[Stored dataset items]
● ● ●
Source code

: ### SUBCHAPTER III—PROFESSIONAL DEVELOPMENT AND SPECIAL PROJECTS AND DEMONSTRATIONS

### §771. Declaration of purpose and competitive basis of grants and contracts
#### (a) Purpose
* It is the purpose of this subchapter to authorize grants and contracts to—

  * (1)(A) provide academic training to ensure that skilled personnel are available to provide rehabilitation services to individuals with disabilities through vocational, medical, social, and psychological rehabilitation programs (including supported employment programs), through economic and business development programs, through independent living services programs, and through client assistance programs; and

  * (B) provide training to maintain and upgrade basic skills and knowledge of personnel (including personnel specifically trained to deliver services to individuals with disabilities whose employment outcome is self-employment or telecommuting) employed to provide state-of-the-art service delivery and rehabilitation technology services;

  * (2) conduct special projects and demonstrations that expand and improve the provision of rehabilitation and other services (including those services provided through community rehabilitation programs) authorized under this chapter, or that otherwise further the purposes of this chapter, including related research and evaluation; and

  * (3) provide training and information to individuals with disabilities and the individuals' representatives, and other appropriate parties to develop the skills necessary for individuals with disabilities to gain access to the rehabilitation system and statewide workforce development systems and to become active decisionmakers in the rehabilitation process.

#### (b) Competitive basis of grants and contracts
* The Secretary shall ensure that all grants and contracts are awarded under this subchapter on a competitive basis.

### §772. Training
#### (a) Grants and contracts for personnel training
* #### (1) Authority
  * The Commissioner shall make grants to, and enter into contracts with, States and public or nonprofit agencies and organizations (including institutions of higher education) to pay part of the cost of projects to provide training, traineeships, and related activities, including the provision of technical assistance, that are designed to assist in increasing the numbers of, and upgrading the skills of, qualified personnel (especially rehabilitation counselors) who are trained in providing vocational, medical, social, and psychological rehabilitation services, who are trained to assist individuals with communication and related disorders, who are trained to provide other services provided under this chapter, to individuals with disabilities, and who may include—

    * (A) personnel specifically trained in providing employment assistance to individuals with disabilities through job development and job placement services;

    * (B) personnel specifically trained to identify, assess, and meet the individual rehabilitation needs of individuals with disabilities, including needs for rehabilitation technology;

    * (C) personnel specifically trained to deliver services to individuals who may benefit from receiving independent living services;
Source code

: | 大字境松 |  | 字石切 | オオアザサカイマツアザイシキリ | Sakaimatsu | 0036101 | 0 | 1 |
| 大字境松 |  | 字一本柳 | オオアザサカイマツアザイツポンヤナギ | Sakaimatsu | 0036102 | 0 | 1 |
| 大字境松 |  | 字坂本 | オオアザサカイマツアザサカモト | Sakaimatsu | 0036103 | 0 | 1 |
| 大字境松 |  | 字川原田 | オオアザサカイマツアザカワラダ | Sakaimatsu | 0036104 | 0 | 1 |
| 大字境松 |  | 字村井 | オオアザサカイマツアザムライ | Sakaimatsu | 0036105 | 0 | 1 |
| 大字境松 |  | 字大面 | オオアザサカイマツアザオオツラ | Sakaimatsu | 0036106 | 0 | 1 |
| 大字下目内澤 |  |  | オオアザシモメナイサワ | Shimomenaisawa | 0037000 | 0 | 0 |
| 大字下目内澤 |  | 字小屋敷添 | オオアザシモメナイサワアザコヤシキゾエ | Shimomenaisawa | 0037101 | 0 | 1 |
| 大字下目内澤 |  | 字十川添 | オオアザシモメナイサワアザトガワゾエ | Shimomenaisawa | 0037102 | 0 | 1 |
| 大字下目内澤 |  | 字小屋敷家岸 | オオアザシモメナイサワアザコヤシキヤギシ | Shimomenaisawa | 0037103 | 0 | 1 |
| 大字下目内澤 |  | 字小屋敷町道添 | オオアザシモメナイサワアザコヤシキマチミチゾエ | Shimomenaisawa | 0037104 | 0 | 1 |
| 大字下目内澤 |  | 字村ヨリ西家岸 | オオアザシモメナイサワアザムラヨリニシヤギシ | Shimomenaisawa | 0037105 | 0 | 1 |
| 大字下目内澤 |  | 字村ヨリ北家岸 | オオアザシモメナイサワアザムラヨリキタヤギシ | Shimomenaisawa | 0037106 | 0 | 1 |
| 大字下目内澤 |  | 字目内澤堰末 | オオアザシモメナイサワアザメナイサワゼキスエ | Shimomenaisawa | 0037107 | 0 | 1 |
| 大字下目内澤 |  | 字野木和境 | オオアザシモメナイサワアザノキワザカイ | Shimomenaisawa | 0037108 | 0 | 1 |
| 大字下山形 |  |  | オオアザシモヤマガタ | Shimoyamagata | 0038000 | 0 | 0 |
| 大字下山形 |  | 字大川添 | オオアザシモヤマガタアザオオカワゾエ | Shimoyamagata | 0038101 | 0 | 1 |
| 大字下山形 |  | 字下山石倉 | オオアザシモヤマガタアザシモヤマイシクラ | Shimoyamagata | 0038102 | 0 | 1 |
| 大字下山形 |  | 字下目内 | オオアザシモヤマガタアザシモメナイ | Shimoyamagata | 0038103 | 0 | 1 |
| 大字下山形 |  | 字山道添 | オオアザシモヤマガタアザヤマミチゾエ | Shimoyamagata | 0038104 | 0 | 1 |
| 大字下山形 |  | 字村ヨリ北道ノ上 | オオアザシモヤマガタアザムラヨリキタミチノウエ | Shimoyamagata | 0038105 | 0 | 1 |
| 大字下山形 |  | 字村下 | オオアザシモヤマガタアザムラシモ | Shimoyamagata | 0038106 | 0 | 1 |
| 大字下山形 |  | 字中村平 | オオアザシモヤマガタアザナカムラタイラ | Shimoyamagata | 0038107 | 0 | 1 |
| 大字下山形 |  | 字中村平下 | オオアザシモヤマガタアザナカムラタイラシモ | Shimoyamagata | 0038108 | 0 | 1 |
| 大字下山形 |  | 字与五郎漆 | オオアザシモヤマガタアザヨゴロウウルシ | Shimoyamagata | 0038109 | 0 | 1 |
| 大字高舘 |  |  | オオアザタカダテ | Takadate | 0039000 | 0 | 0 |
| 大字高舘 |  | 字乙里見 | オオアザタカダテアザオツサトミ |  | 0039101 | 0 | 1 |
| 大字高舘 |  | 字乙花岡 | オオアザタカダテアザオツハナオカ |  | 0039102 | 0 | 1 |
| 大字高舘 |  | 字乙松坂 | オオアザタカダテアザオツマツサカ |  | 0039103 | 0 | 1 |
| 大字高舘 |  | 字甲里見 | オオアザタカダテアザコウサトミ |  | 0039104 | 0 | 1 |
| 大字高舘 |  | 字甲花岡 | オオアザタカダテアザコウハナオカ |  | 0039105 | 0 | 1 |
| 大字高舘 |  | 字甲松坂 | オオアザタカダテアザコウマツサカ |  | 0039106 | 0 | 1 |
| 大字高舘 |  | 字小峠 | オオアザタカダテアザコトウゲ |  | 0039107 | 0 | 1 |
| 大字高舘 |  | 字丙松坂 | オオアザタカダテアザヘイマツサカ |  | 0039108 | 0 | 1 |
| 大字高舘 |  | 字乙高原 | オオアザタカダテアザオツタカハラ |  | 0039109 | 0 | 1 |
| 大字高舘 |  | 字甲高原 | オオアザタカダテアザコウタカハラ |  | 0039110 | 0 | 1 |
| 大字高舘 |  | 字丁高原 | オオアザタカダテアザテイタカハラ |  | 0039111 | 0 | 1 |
● ● ●
## Your task
Format every line of the items above as a numbered list, leaving out any blank lines.

## Completed task
1. Source code
2. : ### SUBCHAPTER III—PROFESSIONAL DEVELOPMENT AND SPECIAL PROJECTS AND DEMONSTRATIONS
3. ### §771. Declaration of purpose and competitive basis of grants and contracts
4. #### (a) Purpose
5. * It is the purpose of this subchapter to authorize grants and contracts to—
6.   * (1)(A) provide academic training to ensure that skilled personnel are available to provide rehabilitation services to individuals with disabilities through vocational, medical, social, and psychological rehabilitation programs (including supported employment programs), through economic and business development programs, through independent living services programs, and through client assistance programs; and
7.   * (B) provide training to maintain and upgrade basic skills and knowledge of personnel (including personnel specifically trained to deliver services to individuals with disabilities whose employment outcome is self-employment or telecommuting) employed to provide state-of-the-art service delivery and rehabilitation technology services;
8.   * (2) conduct special projects and demonstrations that expand and improve the provision of rehabilitation and other services (including those services provided through community rehabilitation programs) authorized under this chapter, or that otherwise further the purposes of this chapter, including related research and evaluation; and
9.   * (3) provide training and information to individuals with disabilities and the individuals' representatives, and other appropriate parties to develop the skills necessary for individuals with disabilities to gain access to the rehabilitation system and statewide workforce development systems and to become active decisionmakers in the rehabilitation process.
10. #### (b) Competitive basis of grants and contracts
11. * The Secretary shall ensure that all grants and contracts are awarded under this subchapter on a competitive basis.
12. ### §772. Training
13. #### (a) Grants and contracts for personnel training
14. * #### (1) Authority
15.   * The Commissioner shall make grants to, and enter into contracts with, States and public or nonprofit agencies and organizations (including institutions of higher education) to pay part of the cost of projects to provide training, traineeships, and related activities, including the provision of technical assistance, that are designed to assist in increasing the numbers of, and upgrading the skills of, qualified personnel (especially rehabilitation counselors) who are trained in providing vocational, medical, social, and psychological rehabilitation services, who are trained to assist individuals with communication and related disorders, who are trained to provide other services provided under this chapter, to individuals with disabilities, and who may include—
16.     * (A) personnel specifically trained in providing employment assistance to individuals with disabilities through job development and job placement services;
17.     * (B) personnel specifically trained to identify, assess, and meet the individual rehabilitation needs of individuals with disabilities, including needs for rehabilitation technology;
18.     * (C) personnel specifically trained to deliver services to individuals who may benefit from receiving independent living services;
19. Source code
20. : | 大字境松 |  | 字石切 | オオアザサカイマツアザイシキリ | Sakaimatsu | 0036101 | 0 | 1 |
21. | 大字境松 |  | 字一本柳 | オオアザサカイマツアザイツポンヤナギ | Sakaimatsu | 0036102 | 0 | 1 |
22. | 大字境松 |  | 字坂本 | オオアザサカイマツアザサカモト | Sakaimatsu | 0036103 | 0 | 1 |
23. | 大字境松 |  | 字川原田 | オオアザサカイマツアザカワラダ | Sakaimatsu | 0036104 | 0 | 1 |
24. | 大字境松 |  | 字村井 | オオアザサカイマツアザムライ | Sakaimatsu | 0036105 | 0 | 1 |
25. | 大字境松 |  | 字大面 | オオアザサカイマツアザオオツラ | Sakaimatsu | 0036106 | 0 | 1 |
26. | 大字下目内澤 |  |  | オオアザシモメナイサワ | Shimomenaisawa | 0037000 | 0 | 0 |
27. | 大字下目内澤 |  | 字小屋敷添 | オオアザシモメナイサワアザコヤシキゾエ | Shimomenaisawa | 0037101 | 0 | 1 |
28. | 大字下目内澤 |  | 字十川添 | オオアザシモメナイサワアザトガワゾエ | Shimomenaisawa | 0037102 | 0 | 1 |
29. | 大字下目内澤 |  | 字小屋敷家岸 | オオアザシモメナイサワアザコヤシキヤギシ | Shimomenaisawa | 0037103 | 0 | 1 |
30. | 大字下目内澤 |  | 字小屋敷町道添 | オオアザシモメナイサワアザコヤシキマチミチゾエ | Shimomenaisawa | 0037104 | 0 | 1 |
31. | 大字下目内澤 |  | 字村ヨリ西家岸 | オオアザシモメナイサワアザムラヨリニシヤギシ | Shimomenaisawa | 0037105 | 0 | 1 |
32. | 大字下目内澤 |  | 字村ヨリ北家岸 | オオアザシモメナイサワアザムラヨリキタヤギシ | Shimomenaisawa | 0037106 | 0 | 1 |
33. | 大字下目内澤 |  | 字目内澤堰末 | オオアザシモメナイサワアザメナイサワゼキスエ | Shimomenaisawa | 0037107 | 0 | 1 |
34. | 大字下目内澤 |  | 字野木和境 | オオアザシモメナイサワアザノキワザカイ | Shimomenaisawa | 0037108 | 0 | 1 |
35. | 大字下山形 |  |  | オオアザシモヤマガタ | Shimoyamagata | 0038000 | 0 | 0 |
36. | 大字下山形 |  | 字大川添 | オオアザシモヤマガタアザオオカワゾエ | Shimoyamagata | 0038101 | 0 | 1 |
37. | 大字下山形 |  | 字下山石倉 | オオアザシモヤマガタアザシモヤマイシクラ | Shimoyamagata | 0038102 | 0 | 1 |
38. | 大字下山形 |  | 字下目内 | オオアザシモヤマガタアザシモメナイ | Shimoyamagata | 0038103 | 0 | 1 |
39. | 大字下山形 |  | 字山道添 | オオアザシモヤマガタアザヤマミチゾエ | Shimoyamagata | 0038104 | 0 | 1 |
40. | 大字下山形 |  | 字村ヨリ北道ノ上 | オオアザシモヤマガタアザムラヨリキタミチノウエ | Shimoyamagata | 0038105 | 0 | 1 |
41. | 大字下山形 |  | 字村下 | オオアザシモヤマガタアザムラシモ | Shimoyamagata | 0038106 | 0 | 1 |
42. | 大字下山形 |  | 字中村平 | オオアザシモヤマガタアザナカムラタイラ | Shimoyamagata | 0038107 | 0 | 1 |
43. | 大字下山形 |  | 字中村平下 | オオアザシモヤマガタアザナカムラタイラシモ | Shimoyamagata | 0038108 | 0 | 1 |
44. | 大字下山形 |  | 字与五郎漆 | オオアザシモヤマガタアザヨゴロウウルシ | Shimoyamagata | 0038109 | 0 | 1 |
45. | 大字高舘 |  |  | オオアザタカダテ | Takadate | 0039000 | 0 | 0 |
46. | 大字高舘 |  | 字乙里見 | オオアザタカダテアザオツサトミ |  | 0039101 | 0 | 1 |
47. | 大字高舘 |  | 字乙花岡 | オオアザタカダテアザオツハナオカ |  | 0039102 | 0 | 1 |
48. | 大字高舘 |  | 字乙松坂 | オオアザタカダテアザオツマツサカ |  | 0039103 | 0 | 1 |
49. | 大字高舘 |  | 字甲里見 | オオアザタカダテアザコウサトミ |  | 0039104 | 0 | 1 |
50. | 大字高舘 |  | 字甲花岡 | オオアザタカダテアザコウハナオカ |  | 0039105 | 0 | 1 |
51. | 大字高舘 |  | 字甲松坂 | オオアザタカダテアザコウマツサカ |  | 0039106 | 0 | 1 |
52. | 大字高舘 |  | 字小峠 | オオアザタカダテアザコトウゲ |  | 0039107 | 0 | 1 |
53. | 大字高舘 |  | 字丙松坂 | オオアザタカダテアザヘイマツサカ |  | 0039108 | 0 | 1 |
54. | 大字高舘 |  | 字乙高原 | オオアザタカダテアザオツタカハラ |  | 0039109 | 0 | 1 |
55. | 大字高舘 |  | 字甲高原 | オオアザタカダテアザコウタカハラ |  | 0039110 | 0 | 1 |
56. | 大字高舘 |  | 字丁高原 | オオアザタカダテアザテイタカハラ |  | 0039111 | 0 | 1 |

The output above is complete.